The problem. The job is to find each line in the entries holding the string "size" and copy that line.

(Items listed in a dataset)
= = = = =
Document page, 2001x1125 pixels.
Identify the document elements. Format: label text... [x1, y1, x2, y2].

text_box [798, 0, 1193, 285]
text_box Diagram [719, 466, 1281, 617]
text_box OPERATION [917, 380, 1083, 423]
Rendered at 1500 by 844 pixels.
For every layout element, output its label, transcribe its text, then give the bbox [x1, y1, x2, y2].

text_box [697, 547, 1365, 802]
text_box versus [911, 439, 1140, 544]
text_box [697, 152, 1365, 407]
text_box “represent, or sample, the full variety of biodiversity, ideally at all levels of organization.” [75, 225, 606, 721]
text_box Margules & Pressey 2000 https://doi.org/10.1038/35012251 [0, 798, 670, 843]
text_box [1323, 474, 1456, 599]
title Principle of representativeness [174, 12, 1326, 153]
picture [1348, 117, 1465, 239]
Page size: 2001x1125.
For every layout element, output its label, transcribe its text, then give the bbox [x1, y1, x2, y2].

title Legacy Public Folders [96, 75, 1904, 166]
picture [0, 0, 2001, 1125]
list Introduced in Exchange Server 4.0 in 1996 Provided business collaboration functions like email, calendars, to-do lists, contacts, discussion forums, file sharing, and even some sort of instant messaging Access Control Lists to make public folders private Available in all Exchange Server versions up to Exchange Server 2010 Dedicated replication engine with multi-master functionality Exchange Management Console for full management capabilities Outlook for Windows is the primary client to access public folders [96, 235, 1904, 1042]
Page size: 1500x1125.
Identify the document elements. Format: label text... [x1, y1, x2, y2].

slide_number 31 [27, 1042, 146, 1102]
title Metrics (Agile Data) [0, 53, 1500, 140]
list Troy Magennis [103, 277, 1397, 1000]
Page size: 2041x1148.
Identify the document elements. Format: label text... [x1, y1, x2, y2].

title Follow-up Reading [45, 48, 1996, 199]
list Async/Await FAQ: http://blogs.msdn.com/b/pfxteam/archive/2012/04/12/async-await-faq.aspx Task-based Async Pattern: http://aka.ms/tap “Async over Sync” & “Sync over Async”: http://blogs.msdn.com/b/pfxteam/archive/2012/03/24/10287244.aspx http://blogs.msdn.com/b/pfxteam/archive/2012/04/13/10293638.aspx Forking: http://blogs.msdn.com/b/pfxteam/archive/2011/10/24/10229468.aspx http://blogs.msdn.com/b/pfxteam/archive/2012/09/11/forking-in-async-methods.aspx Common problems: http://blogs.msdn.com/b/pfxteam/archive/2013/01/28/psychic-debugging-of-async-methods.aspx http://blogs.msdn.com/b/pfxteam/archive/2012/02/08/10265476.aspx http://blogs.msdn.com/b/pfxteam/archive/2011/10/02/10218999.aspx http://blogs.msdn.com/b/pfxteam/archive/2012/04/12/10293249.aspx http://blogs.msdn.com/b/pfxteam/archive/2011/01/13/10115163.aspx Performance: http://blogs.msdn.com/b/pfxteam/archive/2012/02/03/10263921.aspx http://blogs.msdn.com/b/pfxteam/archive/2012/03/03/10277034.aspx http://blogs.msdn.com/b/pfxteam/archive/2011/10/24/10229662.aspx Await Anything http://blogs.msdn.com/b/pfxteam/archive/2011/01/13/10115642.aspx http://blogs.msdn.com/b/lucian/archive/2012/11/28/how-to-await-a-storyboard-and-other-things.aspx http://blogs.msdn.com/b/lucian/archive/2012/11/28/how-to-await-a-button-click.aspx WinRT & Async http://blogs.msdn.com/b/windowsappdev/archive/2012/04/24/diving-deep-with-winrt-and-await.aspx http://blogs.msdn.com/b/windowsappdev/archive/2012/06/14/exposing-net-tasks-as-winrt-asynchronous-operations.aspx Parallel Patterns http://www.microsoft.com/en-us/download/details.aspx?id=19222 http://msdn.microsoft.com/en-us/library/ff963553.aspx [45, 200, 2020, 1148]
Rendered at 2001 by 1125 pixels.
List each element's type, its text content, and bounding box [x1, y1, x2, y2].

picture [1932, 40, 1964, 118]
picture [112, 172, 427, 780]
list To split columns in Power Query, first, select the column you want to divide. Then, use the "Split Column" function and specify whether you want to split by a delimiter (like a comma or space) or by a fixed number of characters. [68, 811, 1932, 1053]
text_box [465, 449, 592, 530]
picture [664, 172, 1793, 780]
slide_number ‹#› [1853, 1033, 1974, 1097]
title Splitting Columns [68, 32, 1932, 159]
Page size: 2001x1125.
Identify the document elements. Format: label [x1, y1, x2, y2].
= = = = =
Written response.
Page size: 2001x1125.
Page size: 1500x1125.
Page size: 2041x1148.
Page size: 2001x1125.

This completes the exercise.